Performance recommendations

Have a question on strategy for optimizing performance with direct query based datasets with Athena as the data source.

Lets say I have a table in Athena that has the columns: id, DateTime and a bunch of other metrics. The table is already partitioned by the id column.

My dashboard will use the id, DateTime and a small subset of the metrics from this table. I expect users to filter visuals in the dashboard by Id, Year(DateTime) and Month(DateTime).

I’m thinking that in terms of optimizing performance:

  1. I should create a new table in Athena, with explicit Year(DateTime) and Month(DateTime) columns added and partition that table by Id, and these 2 new columns
  2. In QuickSight, I should create a Dataset using a custom sql query that has the Id, Year and Month as parameters
  3. Link filters in my Quicksight Analysis to these dataset parameters.

In general, I’m assuming that:

  • having appropriately partitioned/indexed tables in Athena would yield the fastest query performance relative to joining data sources in Quicksight.

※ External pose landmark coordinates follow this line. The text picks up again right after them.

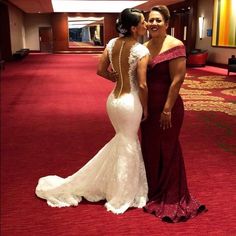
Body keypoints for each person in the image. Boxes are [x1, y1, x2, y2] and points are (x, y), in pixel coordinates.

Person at [35, 8, 150, 215]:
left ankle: (113, 183)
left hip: (113, 100)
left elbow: (100, 70)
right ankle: (121, 193)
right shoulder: (141, 50)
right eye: (143, 22)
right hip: (130, 102)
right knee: (129, 142)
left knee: (122, 140)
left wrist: (116, 79)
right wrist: (147, 107)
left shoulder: (112, 44)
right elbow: (142, 85)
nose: (146, 25)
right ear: (133, 28)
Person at [140, 5, 206, 222]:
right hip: (148, 109)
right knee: (149, 148)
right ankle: (153, 191)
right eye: (151, 20)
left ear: (167, 23)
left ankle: (169, 195)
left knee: (167, 148)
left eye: (158, 20)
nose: (154, 24)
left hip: (169, 107)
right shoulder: (145, 46)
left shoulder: (175, 45)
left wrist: (167, 108)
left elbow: (178, 80)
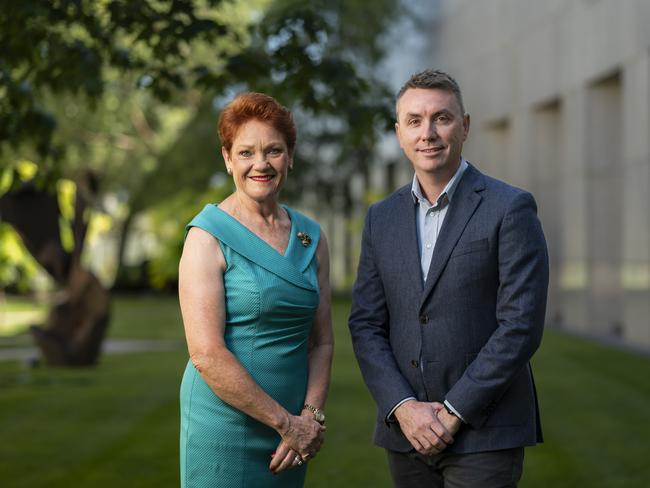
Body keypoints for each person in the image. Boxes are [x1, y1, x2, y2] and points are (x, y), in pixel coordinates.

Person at [348, 69, 549, 487]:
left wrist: (454, 412)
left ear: (465, 127)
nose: (428, 133)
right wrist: (403, 407)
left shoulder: (510, 208)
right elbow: (366, 324)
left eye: (442, 118)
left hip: (485, 432)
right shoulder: (380, 219)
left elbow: (521, 326)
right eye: (415, 120)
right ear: (399, 132)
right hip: (405, 433)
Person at [178, 92, 333, 487]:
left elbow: (322, 342)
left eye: (274, 151)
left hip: (294, 434)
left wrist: (310, 418)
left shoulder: (310, 237)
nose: (260, 164)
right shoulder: (206, 236)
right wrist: (285, 423)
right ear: (228, 159)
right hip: (225, 427)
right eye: (246, 152)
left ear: (290, 156)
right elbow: (206, 355)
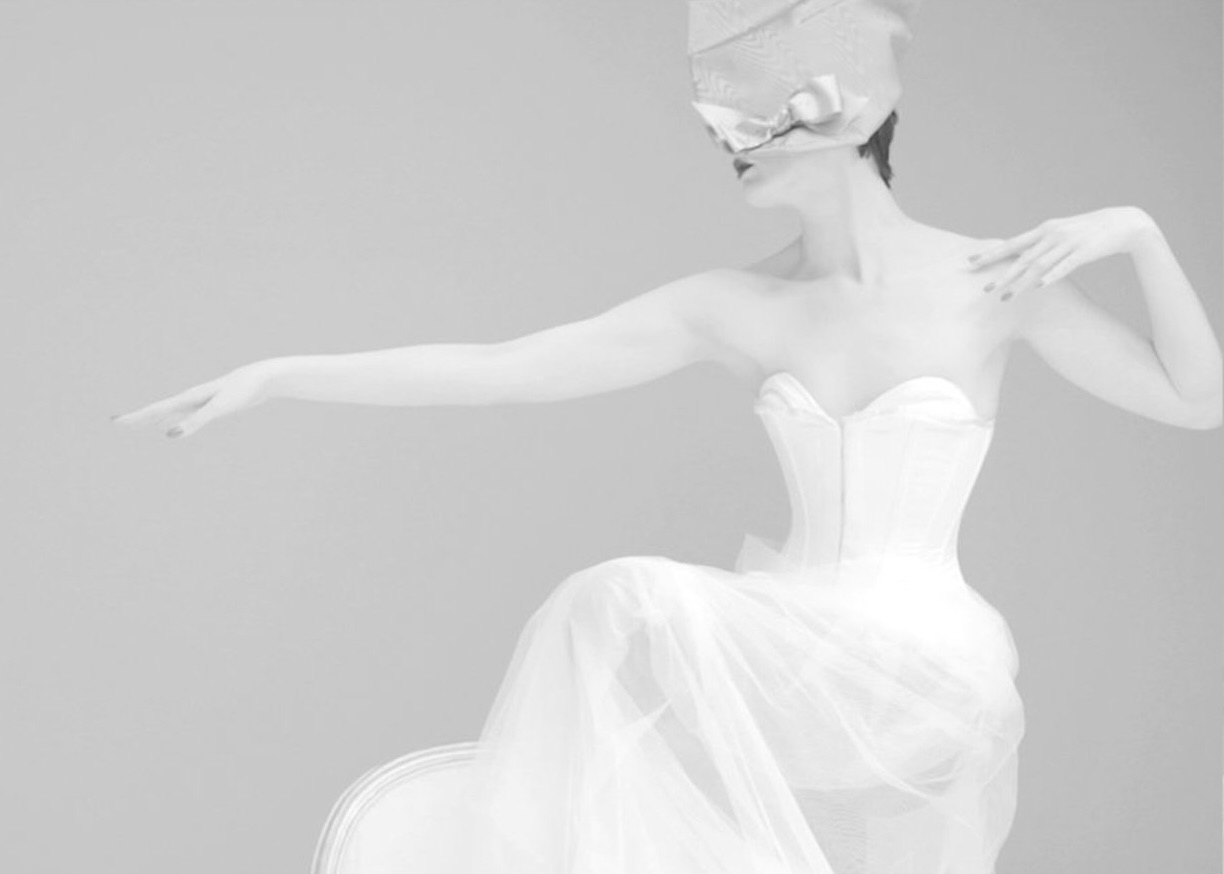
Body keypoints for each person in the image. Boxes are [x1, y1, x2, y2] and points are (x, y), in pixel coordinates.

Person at [112, 0, 1222, 870]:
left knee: (621, 599)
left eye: (750, 123)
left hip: (923, 670)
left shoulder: (995, 283)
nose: (726, 146)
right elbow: (506, 366)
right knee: (613, 614)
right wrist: (278, 376)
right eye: (719, 126)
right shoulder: (731, 306)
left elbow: (1199, 401)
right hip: (790, 661)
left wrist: (1138, 234)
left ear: (839, 121)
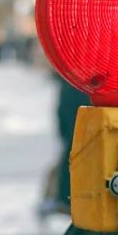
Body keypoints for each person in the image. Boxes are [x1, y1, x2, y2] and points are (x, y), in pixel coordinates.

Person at [39, 70, 91, 219]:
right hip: (77, 123)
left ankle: (61, 199)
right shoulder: (77, 78)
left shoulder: (72, 76)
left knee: (68, 157)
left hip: (76, 122)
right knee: (70, 158)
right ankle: (63, 199)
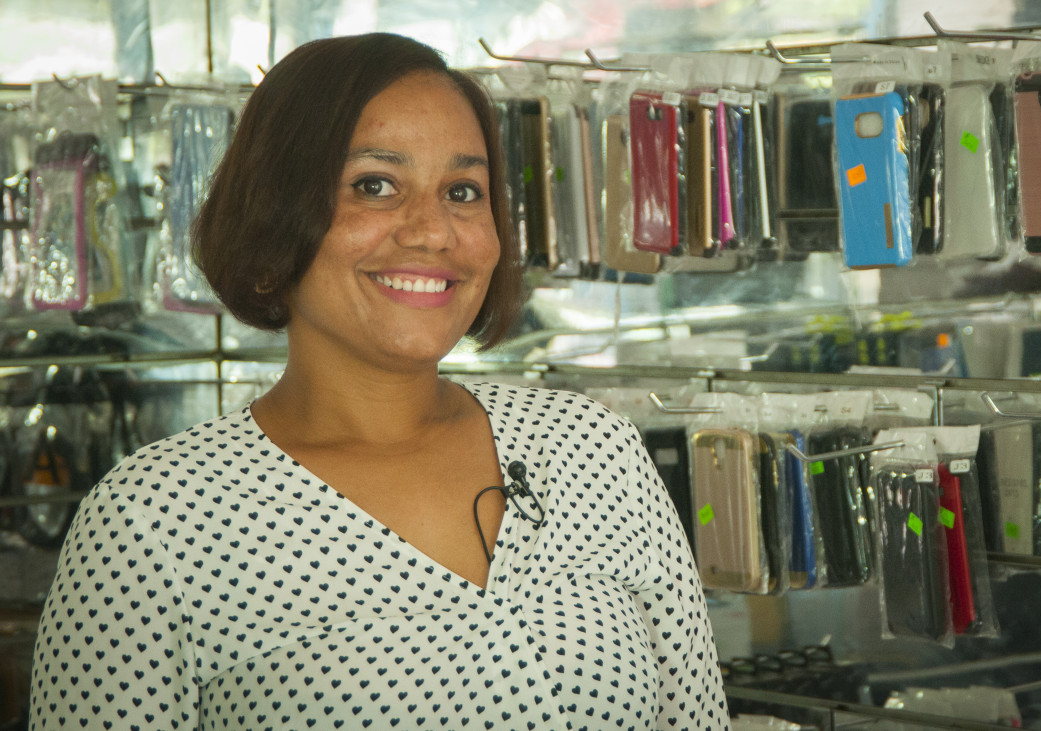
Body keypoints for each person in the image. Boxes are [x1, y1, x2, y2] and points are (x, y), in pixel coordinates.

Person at [28, 32, 728, 730]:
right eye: (375, 185)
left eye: (462, 191)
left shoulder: (593, 450)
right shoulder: (153, 523)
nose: (432, 231)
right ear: (272, 217)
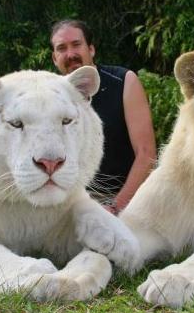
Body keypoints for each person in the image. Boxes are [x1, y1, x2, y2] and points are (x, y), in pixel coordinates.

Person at [50, 19, 157, 214]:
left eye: (76, 45)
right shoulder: (47, 96)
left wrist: (116, 207)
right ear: (55, 59)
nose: (70, 54)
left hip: (121, 198)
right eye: (61, 48)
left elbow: (146, 153)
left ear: (91, 49)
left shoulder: (124, 81)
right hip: (69, 203)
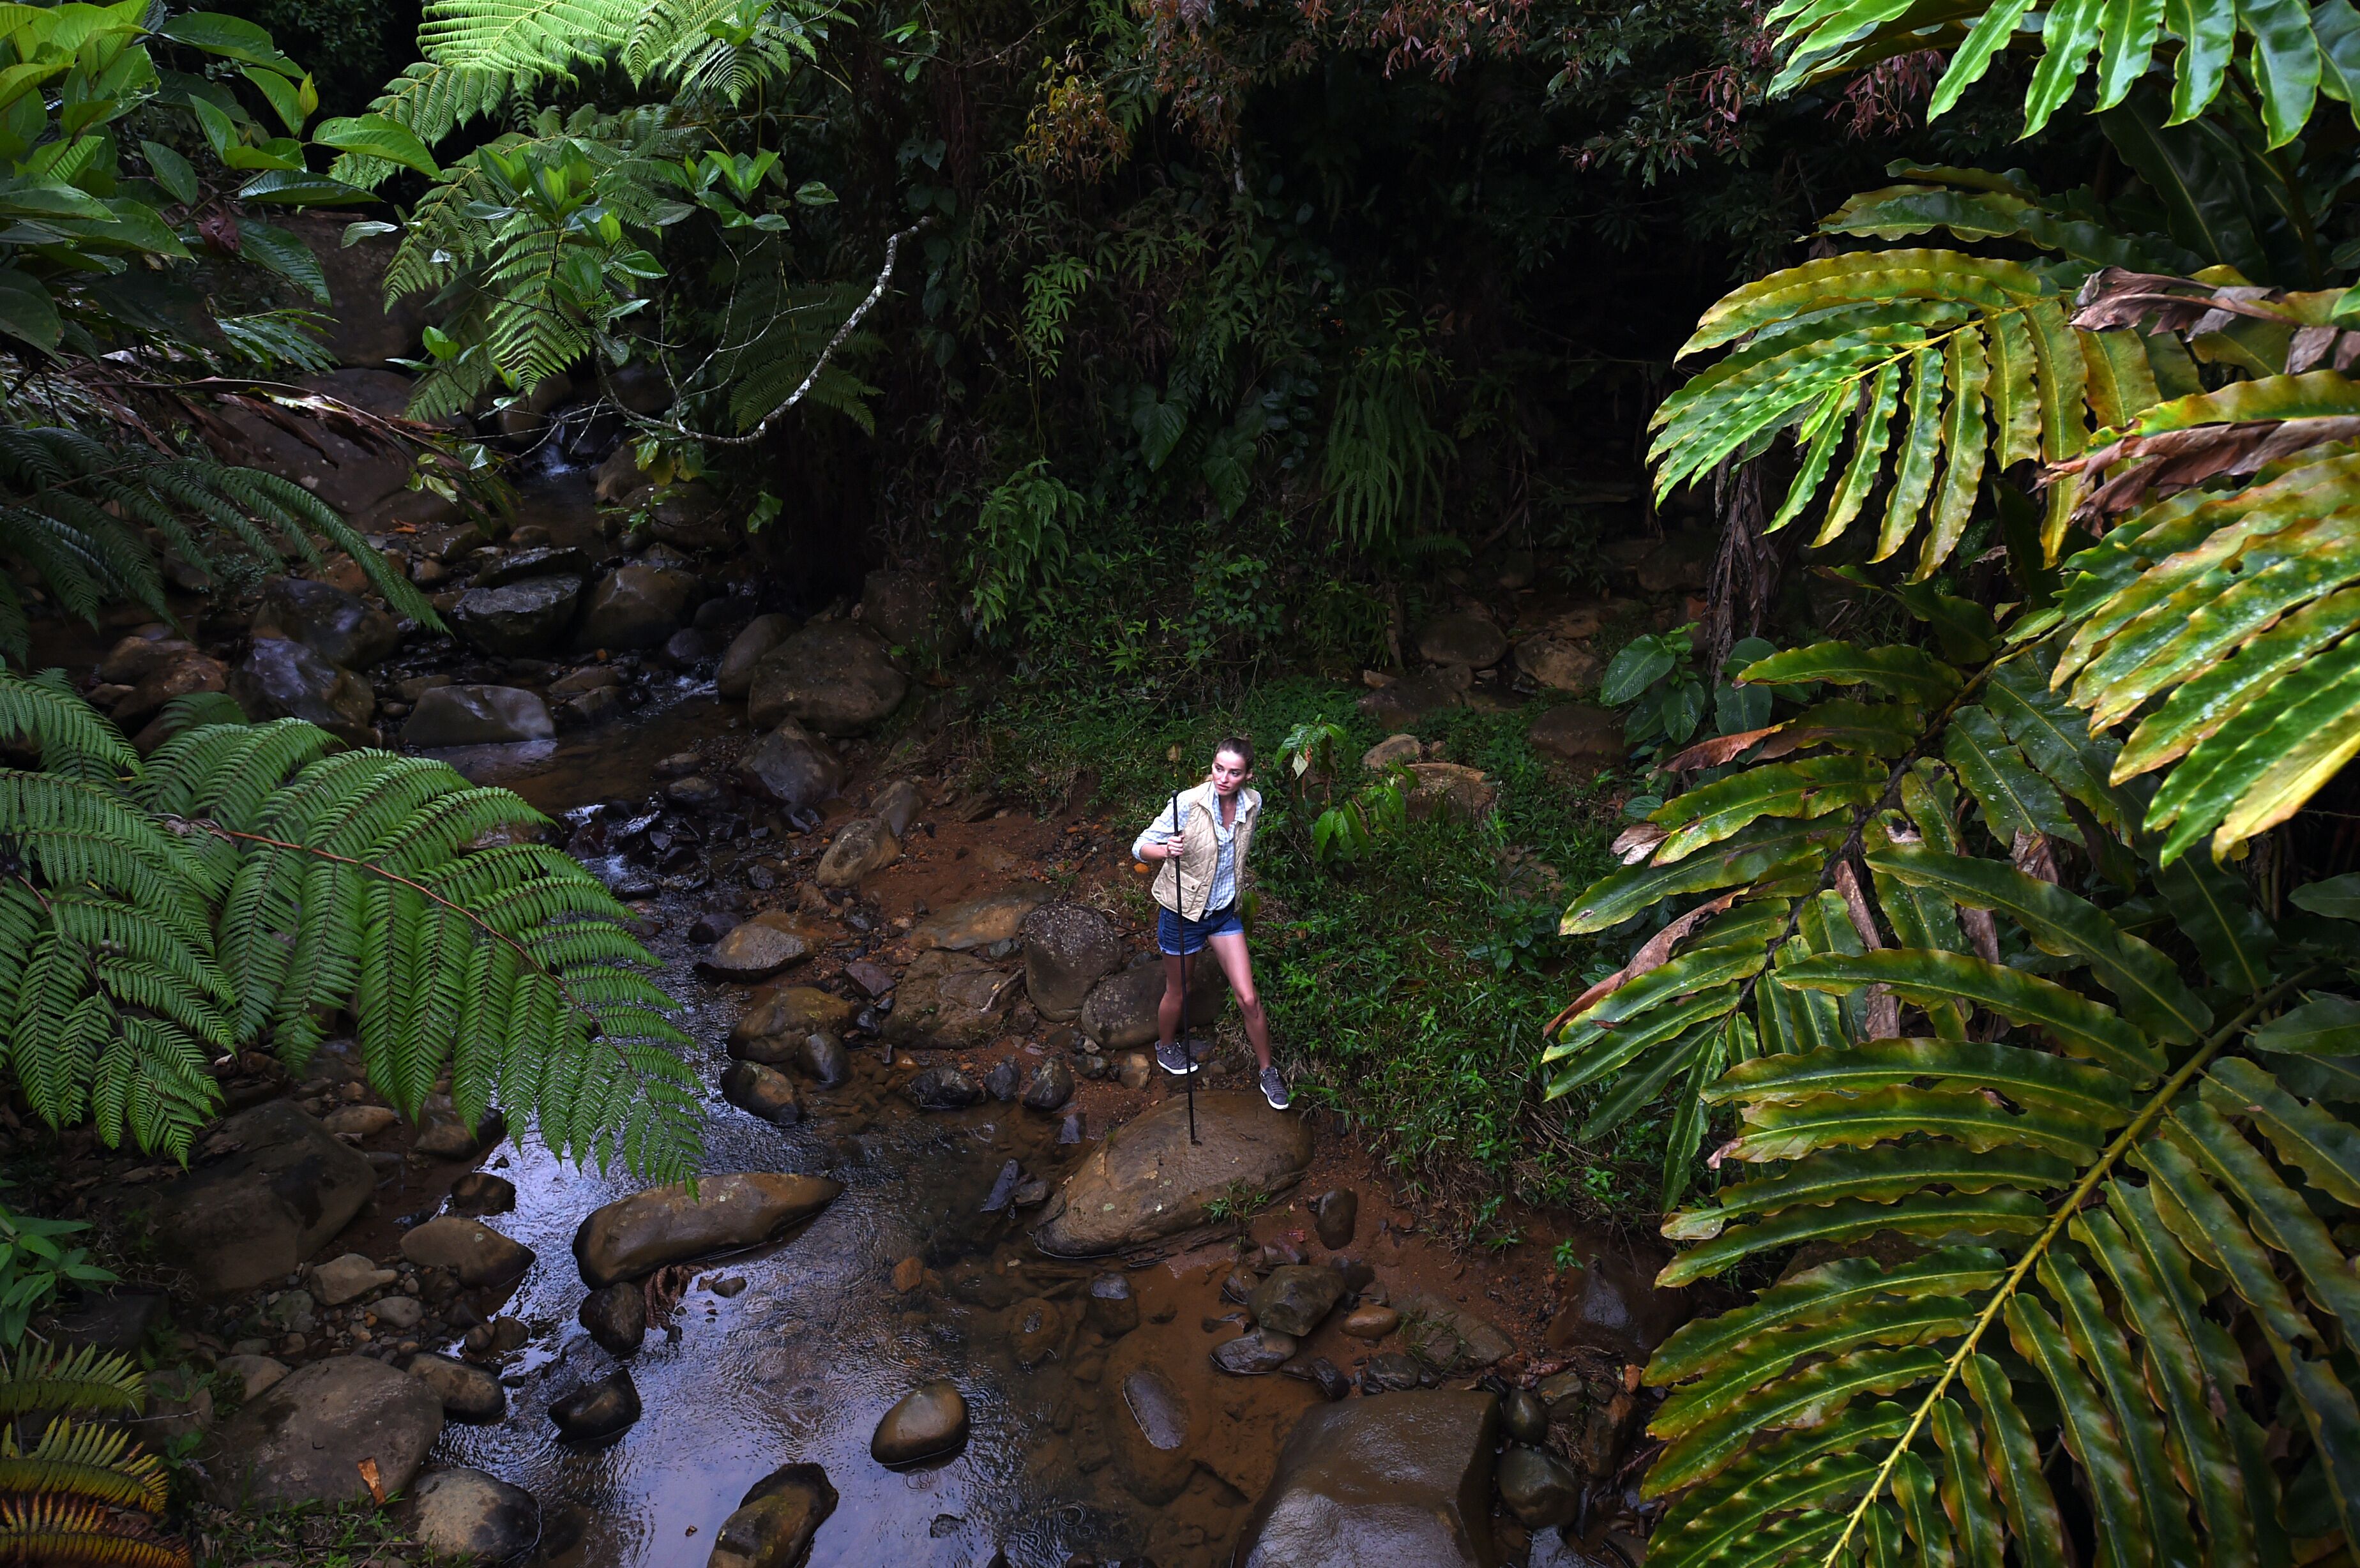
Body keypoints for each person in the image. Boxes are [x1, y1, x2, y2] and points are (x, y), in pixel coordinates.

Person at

  • Linking analysis filters to dataset parameters will result in the least amount of data being scanned by the query engine and return results faster

Is there anything I’m missing conceptually?

thanks!

@evgeny55 ,

At a high level looks good, would say some testing and looking at queries and data scanned should give you enough data to validate. Furthermore follow the blog for Athena as there are other factors to consider : Top 10 Performance Tuning Tips for Amazon Athena | AWS Big Data Blog

I will be marking this question as solved.

Kind regards,
Koushik